Le travailleur récupère son droit à l'IRR

Une condition personnelle peut être à l’origine de l’abandon de l’emploi convenable

Guénette et Produits forestiers DG ltée, C.L.P. 122479-03B-9908, 10 février 2000, P. Brazeau.

Le travailleur est affecté d'une condition athérosclérotique qui provoque des crises d'angine ainsi que d'une condition diabétique. Ces deux conditions personnelles étaient préexistantes à la détermination de l'emploi convenable de gardien de sécurité. Selon le médecin ayant charge du travailleur, le caractère stressant et solitaire de l'emploi de gardien de sécurité travaillant la nuit associé aux risques qu'il entre en hypoglycémie ou soit victime d'une crise d'angine, alors qu'il est seul à son travail, constituent un danger pour sa santé et sa sécurité ce qui l’oblige à abandonner cet emploi.

 

L’avis médical est émis postérieurement à l’abandon

Gadbois et Décorations Lemieux & Lemieux Ltée, C.L.P. 279517-62B-0601, 21 juin 2006, M. D. Lampron.

En janvier 2000, le travailleur a subi une lésion professionnelle, soit une hernie discale dans la région lombaire. Cette lésion a été consolidée avec une atteinte permanente et des limitations fonctionnelles sévères de classe III. En avril 2005, le travailleur commence à exercer son emploi convenable d'estimateur en projet de construction pour le compte d'une entreprise spécialisée dans le domaine de la peinture. La réalité de ce travail va au-delà du travail de bureau.
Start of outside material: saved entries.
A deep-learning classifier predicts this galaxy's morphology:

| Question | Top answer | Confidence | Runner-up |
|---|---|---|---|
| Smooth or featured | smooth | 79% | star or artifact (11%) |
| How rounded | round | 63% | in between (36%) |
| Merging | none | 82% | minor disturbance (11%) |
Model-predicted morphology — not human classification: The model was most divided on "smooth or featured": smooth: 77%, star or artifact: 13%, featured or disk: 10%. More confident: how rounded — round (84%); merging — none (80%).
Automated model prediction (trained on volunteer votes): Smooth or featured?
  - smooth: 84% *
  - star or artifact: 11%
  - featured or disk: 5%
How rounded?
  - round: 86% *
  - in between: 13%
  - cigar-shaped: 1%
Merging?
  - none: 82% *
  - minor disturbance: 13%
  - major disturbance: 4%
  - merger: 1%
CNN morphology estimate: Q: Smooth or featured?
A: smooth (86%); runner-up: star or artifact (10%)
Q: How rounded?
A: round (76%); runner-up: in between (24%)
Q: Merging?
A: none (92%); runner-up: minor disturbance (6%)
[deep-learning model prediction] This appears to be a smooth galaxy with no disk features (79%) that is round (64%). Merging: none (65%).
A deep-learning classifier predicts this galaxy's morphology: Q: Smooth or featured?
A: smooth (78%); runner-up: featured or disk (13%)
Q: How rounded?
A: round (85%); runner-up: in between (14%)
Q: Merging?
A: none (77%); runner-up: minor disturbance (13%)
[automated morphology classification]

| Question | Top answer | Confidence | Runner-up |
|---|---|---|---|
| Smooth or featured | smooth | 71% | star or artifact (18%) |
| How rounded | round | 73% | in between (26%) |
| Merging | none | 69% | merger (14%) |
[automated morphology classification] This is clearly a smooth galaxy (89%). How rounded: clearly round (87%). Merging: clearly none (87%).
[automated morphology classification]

Cet emploi exige la présence de l’estimateur sur certains chantiers de construction. Ces visites en chantier peuvent durer de trois à quatre heures. L'estimateur doit rester debout durant toute la durée de la visite, soit pendant trois à quatre heures et il doit se déplacer sur les différentes surfaces du chantier, lesquelles peuvent être instables et variées. L'estimateur peut être appelé à grimper dans un escabeau ou dans des échelles et adopter des positions qui peuvent être contraignantes pour le dos. L’employeur témoigne qu’après une première visite de chantier, il a constaté que le travailleur avait de la difficulté à se déplacer, semblait avoir de la douleur et être plus fatigué. Le vendredi 22 avril, l’employeur a indiqué au travailleur qu'il pouvait rester chez lui quelques jours la semaine suivante. C’est dans ce contexte que le travailleur a quitté les lieux de son travail croyant être en mesure de rentrer au travail la semaine suivante. En raison, de l'augmentation de ses douleurs, il a rencontré son médecin le 29 avril suivant. Dans cette affaire bien que l’avis médical succède au dernier jour travaillé, soit le vendredi 22 avril, la preuve démontre que le travailleur n’a pas abandonné de lui-même son emploi convenable. C’est à la suite de l’avis écrit de son médecin, lequel a été émis le 29 avril, que le travailleur n’est pas retourné au travail.

 

L’avis est motivé au sens de l’article 51

Helpin et Services de gestion Quantum ltée, C.L.P. 246819-71-0410, 1er juin 2005, L. Landriault.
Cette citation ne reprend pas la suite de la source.